I was 11 years old.  My Dad was 32. He was in his air force uniform with a duffel bag at his feet.  As he hugged my mom and then me and my sister, he stood back and that’s when I saw the tears glistening in his eyes.  I had never seen him cry before.  He made no apology for crying.  He didn’t even try to wipe the tears away.  Instead, he hugged each of us one more time and then he left.  I thought with my 11 year old understanding, that the tears were because he was saying goodbye for a while.  Now, with adult comprehension, I know the tears were for so much more.

He was leaving to serve the first of two tours of duty in Vietnam.  He first served in Danang and then TanSonNhut.  He was  there during the Tet offensive. He was wounded on an air field when a bomb destroyed the plane he was on, causing him to fall thirty feet to the tarmac. He had to lay on the airstrip for several hours while crossfire whizzed over his body.  He dare not lift his head for fear he would be shot for sure.  Once I asked him, years after the war, “Dad, did anyone you knew ever get killed while you were there in Vietnam?”  His answer, “Everyday,” left me speechless.

As I reflect upon the first time I saw him cry, I can now, with better knowledge of the situation, guess that they were for more than a goodbye.  He must have looked at our faces, cherished the way we felt in his arms, knowing that it could be the last time he would ever see us on earth.  He knew he was going to war.  He knew what was happening there.  He was in a situation in which there was no way out.  He was proud to serve his country, but the cost could be the greatest he could give.

Perhaps he also imagined the pain his death would bring to his young wife of 28 and to his daughters of 11 and 7.  He must have felt the weight of agony with the very thought, but there was nothing he could do about that either.  He could only let the tears come in his grief, but I know, too, he held on to prayer which was his connection to the heavenly places.  My father knew that his heavenly Father would bring us all through whatever the future would give.

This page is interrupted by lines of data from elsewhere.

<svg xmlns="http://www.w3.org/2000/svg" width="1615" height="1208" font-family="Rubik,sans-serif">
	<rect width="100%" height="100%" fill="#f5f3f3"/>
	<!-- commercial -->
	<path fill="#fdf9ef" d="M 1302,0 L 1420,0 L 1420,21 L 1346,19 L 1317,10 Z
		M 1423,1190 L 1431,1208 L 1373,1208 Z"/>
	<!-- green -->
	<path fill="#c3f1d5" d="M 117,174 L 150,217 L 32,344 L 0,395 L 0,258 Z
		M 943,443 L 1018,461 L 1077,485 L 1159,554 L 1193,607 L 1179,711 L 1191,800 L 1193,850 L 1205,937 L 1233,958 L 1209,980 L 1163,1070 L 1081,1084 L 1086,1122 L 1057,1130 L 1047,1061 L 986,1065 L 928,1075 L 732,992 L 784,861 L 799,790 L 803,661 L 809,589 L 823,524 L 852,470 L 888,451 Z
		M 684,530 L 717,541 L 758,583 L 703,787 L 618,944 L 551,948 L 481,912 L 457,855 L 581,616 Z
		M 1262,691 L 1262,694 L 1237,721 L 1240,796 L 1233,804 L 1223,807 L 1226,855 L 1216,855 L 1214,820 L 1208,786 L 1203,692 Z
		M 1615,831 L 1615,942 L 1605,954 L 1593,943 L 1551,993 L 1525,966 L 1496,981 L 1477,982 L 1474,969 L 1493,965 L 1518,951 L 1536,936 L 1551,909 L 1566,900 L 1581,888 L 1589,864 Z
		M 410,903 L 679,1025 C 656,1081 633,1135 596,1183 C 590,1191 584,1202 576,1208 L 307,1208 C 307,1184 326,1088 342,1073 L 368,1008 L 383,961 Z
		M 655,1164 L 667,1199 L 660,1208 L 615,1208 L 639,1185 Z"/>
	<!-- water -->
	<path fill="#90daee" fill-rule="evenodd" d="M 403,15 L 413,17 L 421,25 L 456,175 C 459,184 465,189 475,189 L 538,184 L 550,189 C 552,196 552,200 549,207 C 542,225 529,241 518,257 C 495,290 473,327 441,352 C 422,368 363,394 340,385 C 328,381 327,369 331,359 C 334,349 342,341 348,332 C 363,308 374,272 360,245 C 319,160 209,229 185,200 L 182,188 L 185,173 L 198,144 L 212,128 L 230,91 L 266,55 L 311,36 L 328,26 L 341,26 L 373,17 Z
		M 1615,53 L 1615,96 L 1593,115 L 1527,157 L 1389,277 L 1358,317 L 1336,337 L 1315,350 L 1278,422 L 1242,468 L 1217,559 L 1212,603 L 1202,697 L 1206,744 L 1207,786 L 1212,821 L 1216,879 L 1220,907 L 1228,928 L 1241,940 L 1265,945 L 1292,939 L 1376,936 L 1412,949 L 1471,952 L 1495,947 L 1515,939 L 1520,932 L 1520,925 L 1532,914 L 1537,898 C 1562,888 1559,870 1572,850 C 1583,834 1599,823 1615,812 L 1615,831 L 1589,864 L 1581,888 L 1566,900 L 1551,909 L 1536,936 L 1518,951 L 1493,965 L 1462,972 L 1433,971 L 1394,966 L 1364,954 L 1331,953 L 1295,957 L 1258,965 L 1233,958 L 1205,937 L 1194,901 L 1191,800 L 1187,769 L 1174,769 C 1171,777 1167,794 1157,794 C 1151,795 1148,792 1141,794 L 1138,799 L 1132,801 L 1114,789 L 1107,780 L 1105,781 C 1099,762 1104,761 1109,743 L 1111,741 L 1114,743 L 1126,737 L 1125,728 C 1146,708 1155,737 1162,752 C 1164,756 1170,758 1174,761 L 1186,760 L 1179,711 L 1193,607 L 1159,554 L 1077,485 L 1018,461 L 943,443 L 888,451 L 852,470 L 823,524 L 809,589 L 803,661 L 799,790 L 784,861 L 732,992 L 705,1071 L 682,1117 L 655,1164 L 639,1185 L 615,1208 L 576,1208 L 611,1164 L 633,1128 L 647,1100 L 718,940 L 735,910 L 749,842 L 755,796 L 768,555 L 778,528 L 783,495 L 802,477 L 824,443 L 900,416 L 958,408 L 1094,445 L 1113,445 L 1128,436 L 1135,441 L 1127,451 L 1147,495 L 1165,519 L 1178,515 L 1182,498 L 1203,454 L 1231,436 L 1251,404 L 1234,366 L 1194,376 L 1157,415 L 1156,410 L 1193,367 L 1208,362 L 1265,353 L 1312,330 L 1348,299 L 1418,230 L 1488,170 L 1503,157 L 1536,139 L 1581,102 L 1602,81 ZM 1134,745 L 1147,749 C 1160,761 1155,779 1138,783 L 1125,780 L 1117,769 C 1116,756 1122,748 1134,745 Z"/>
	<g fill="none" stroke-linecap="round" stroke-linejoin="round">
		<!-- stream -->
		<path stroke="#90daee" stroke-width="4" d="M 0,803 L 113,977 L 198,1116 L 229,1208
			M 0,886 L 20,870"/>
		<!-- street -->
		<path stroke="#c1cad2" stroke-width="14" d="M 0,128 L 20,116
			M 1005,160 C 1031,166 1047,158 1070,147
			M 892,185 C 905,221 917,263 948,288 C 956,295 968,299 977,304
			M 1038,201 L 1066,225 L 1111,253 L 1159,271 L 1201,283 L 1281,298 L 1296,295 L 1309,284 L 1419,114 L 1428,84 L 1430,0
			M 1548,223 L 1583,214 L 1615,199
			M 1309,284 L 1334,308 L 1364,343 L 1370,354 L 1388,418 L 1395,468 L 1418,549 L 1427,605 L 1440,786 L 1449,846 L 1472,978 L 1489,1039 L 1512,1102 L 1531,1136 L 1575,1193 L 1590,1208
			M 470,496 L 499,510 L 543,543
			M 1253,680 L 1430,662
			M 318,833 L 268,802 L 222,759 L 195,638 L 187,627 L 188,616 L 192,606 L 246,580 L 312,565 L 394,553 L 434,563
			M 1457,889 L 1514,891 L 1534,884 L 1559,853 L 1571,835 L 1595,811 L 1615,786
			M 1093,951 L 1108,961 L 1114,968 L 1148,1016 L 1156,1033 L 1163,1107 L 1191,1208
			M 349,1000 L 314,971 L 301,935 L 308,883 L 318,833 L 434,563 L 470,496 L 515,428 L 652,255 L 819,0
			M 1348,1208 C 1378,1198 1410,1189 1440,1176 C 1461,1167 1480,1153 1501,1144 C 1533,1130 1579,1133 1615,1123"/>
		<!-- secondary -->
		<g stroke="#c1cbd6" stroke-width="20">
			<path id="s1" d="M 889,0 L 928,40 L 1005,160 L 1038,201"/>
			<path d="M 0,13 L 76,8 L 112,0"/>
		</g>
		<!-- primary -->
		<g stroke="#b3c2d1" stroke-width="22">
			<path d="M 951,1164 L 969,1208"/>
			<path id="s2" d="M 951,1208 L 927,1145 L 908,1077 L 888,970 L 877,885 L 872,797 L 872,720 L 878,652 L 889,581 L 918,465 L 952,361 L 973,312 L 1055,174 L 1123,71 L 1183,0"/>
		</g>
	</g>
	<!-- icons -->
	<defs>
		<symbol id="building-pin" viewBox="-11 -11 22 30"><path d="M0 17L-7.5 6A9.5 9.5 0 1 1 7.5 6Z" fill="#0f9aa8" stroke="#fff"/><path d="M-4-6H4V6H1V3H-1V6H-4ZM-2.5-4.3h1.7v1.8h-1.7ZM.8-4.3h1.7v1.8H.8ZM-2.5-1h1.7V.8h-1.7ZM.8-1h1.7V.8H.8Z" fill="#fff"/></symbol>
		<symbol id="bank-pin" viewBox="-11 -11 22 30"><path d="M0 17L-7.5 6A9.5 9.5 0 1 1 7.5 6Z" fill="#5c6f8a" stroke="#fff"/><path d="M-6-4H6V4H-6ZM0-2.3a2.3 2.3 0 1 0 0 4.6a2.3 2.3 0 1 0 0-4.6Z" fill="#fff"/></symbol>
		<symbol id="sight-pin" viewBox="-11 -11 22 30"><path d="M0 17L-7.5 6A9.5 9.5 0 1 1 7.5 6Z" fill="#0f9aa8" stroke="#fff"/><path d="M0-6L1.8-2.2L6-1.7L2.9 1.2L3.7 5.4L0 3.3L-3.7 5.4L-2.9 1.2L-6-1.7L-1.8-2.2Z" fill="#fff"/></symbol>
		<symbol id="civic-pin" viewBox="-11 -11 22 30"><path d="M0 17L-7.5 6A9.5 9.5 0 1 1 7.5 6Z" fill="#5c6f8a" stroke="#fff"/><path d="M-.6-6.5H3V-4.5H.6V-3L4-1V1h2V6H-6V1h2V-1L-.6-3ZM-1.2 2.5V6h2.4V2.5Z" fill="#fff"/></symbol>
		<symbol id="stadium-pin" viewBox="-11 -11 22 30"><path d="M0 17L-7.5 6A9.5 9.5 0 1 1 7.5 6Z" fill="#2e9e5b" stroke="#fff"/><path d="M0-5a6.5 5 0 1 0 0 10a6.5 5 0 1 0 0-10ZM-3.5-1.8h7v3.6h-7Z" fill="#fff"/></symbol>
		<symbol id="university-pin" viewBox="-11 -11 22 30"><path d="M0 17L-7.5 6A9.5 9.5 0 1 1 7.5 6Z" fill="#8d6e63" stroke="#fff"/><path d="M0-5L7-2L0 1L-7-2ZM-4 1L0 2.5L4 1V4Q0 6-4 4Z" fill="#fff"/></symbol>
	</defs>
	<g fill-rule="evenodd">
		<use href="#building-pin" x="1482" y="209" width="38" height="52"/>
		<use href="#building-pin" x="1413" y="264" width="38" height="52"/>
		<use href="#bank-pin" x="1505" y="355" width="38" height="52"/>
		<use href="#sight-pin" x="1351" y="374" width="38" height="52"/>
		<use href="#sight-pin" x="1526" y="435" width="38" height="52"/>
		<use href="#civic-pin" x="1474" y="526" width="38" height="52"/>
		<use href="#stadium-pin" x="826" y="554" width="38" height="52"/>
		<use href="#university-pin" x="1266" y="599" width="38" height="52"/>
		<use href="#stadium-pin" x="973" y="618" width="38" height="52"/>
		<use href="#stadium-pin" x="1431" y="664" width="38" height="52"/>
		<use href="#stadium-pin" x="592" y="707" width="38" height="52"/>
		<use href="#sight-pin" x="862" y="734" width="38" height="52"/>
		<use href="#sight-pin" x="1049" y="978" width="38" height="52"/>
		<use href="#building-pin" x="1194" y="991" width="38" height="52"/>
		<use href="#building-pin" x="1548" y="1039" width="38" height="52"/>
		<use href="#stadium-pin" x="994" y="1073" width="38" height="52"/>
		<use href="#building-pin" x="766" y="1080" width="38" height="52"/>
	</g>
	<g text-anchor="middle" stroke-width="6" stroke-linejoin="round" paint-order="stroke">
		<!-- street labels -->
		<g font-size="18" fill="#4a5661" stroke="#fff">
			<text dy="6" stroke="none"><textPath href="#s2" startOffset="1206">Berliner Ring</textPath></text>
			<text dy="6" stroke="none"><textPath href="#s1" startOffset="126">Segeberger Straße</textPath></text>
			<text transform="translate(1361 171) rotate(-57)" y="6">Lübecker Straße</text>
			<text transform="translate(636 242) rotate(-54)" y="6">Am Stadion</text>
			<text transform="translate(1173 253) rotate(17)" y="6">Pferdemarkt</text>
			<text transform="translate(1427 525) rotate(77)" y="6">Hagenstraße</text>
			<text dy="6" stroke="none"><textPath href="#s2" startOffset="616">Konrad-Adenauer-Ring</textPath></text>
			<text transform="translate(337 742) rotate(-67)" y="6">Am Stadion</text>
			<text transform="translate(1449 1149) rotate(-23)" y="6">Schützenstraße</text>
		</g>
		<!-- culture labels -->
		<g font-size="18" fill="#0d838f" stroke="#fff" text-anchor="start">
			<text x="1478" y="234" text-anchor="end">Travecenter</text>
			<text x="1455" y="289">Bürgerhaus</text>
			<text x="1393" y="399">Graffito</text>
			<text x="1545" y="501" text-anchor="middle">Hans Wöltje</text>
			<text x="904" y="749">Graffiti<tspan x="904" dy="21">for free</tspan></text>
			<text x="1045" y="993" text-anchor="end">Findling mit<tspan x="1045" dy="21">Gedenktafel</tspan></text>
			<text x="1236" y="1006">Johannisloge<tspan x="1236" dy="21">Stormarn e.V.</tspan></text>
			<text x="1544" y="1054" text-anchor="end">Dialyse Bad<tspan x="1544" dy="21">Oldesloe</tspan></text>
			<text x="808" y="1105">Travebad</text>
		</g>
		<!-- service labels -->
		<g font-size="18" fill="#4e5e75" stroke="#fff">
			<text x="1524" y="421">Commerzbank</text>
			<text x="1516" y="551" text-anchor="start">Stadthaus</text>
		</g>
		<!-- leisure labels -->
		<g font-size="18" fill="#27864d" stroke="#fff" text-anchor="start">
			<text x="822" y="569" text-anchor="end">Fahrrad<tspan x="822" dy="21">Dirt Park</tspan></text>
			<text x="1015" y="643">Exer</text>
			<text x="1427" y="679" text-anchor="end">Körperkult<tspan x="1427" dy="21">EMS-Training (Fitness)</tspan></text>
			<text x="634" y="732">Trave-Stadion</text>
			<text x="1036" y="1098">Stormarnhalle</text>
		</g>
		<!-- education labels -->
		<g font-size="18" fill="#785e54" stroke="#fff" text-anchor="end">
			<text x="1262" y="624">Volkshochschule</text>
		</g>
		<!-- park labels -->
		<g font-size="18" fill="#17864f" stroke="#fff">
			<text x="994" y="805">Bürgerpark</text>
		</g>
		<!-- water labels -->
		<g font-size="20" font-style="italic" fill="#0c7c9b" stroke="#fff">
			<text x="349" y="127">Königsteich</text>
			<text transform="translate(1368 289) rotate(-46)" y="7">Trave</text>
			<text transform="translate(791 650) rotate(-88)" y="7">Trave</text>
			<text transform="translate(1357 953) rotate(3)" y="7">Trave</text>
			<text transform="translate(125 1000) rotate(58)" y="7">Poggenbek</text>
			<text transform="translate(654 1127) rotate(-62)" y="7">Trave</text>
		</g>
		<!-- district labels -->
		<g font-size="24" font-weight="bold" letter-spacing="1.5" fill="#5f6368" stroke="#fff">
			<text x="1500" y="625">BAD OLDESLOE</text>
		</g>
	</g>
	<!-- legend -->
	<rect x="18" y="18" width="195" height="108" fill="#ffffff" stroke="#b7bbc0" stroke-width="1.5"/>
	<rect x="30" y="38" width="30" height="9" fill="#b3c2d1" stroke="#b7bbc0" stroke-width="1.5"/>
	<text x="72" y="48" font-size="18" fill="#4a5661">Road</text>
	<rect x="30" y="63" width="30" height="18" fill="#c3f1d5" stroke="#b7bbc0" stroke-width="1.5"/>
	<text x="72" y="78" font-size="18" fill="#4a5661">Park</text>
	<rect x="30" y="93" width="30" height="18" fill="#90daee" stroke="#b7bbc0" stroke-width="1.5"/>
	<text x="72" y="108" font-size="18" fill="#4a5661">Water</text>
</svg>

As I have remembered this week, the first time I saw my father cry, a verse in Psalm 56:8 comes to mind: “You keep track of all my sorrows.  You have collected all my tears in Your bottle.  You have recorded each one in Your book.”  That’s such a beautiful and comforting picture.  You see, while you and I can share our grief with another, receiving comfort from those close to us; the fact remains, the only One who can truly know what we feel is Jesus Himself.

Isaiah 53:3-4 tells us that Jesus was, “a man of sorrows, acquainted with deepest grief…it was our weaknesses He carried; it was our sorrows that weighed Him down.”  Isn’t that absolutely beautiful?  He knows the deepest places within us where pain crushes and grief tears us apart inside, perhaps causing such sorrow that we sense a loss of purpose; we become void of all hope.

If you are hurting today, if you feel no one truly understands, then please be reminded   that Jesus cares so much for you.  He treasures your every tear, holding them as a reminder, not for Himself because He never forgets, but to remind each of us that He loves us deeply.  He will take our pain and He will comfort us, giving us fresh hope and purpose for tomorrow no matter what the future may bring.

He really is our everything to get us through anything.